I dipendenti non possono essere obbligati a lavorare nei giorni festivi. Lo ha stabilito la Cassazione, respingendo il ricorso della nota azienda tessile Loro Piana di Romagnano Sesia.  La compagnia aveva deciso di sanzionare una commessa che aveva rifiutato di lavorare il giorno dell’Epifania. Nel punto vendita di Romagnano i dipendenti dovevano lavorare oltre all’Epifania anche a Santo Stefano, il 25 aprile e il primo maggio.

Secondo i giudici supremi la lavoratrice aveva tutto il diritto di fruire di un giorno di riposo durante la festività e non doveva essere sanzionata dall’azienda.

Il riposo per le festività, così come il riposo domenicale, non hanno una semplice funzione di ristoro ma un’importante fruizione di tempo libero qualificato.

A dare ragione alla commessa erano stati anche il Tribunale di Vercelli e la Corte d’Appello di Torino, reputando la multa comminata alla dipendente dalla Loro Piana illegittima. La Cassazione chiude definitivamente una diatriba giudiziaria durata ben 6 anni.
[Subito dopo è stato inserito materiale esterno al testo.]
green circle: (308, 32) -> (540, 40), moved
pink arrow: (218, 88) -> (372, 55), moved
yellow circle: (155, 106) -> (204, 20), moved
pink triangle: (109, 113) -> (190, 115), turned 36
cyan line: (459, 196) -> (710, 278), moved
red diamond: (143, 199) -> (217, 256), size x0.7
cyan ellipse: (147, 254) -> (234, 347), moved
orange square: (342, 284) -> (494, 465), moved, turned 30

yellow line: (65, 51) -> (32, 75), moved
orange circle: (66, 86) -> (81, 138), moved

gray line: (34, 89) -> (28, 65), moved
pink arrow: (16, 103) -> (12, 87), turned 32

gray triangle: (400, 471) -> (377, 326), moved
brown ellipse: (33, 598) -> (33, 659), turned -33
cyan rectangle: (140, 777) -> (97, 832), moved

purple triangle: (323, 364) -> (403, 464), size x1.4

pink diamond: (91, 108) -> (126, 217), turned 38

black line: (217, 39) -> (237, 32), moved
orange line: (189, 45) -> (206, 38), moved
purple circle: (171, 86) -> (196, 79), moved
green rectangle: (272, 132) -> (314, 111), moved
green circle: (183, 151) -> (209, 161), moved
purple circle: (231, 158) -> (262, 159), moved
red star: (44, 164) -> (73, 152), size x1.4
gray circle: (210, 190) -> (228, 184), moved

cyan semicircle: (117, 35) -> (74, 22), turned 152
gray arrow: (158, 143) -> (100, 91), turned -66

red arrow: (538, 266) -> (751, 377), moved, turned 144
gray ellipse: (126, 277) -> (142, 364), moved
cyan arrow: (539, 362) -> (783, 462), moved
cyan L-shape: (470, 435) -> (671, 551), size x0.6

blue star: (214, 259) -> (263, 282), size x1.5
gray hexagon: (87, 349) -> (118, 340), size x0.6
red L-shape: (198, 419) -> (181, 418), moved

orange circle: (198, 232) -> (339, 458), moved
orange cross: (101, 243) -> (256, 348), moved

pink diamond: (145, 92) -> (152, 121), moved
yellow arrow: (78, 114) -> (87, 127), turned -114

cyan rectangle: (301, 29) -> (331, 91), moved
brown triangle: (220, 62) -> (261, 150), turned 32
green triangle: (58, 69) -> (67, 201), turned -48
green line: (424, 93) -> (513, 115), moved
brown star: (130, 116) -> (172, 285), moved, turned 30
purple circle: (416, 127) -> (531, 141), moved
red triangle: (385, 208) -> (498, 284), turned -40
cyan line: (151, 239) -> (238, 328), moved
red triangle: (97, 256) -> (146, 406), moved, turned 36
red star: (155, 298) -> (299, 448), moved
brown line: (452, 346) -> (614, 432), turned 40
I lavoratori possono dunque rifiutarsi di andare al lavoro nei giorni festivi. Le aziende, inoltre, non possono violare il diritto di riposo dei dipendenti per più giorni consecutivi, costringendo i lavoratori a rinunciare a tutte le festività. Non mancano però le eccezioni, ristrette ad alcune particolari categorie professionali che svolgono un servizio di utilità pubblica:

Solo per il personale dipendente di istituzioni sanitarie pubbliche o private sussiste l’obbligo della prestazione lavorativa durante le festività per esigenze di servizio e su richiesta datoriale.

Obbligo di lavoro nei giorni festivi solo se c’è accordo con datore

Ovviamente nulla vieta al dipendente di recarsi al lavoro nei giorni festivi di sua spontanea iniziativa e d’accordo con il datore. Come recita la sentenza numero 16592/2015:

Il lavoratore può prestare servizio durante le festività infrasettimanali celebrative di ricorrenze religiose o civili solo se c’è accordo con il datore di lavoro ma non può essere obbligato.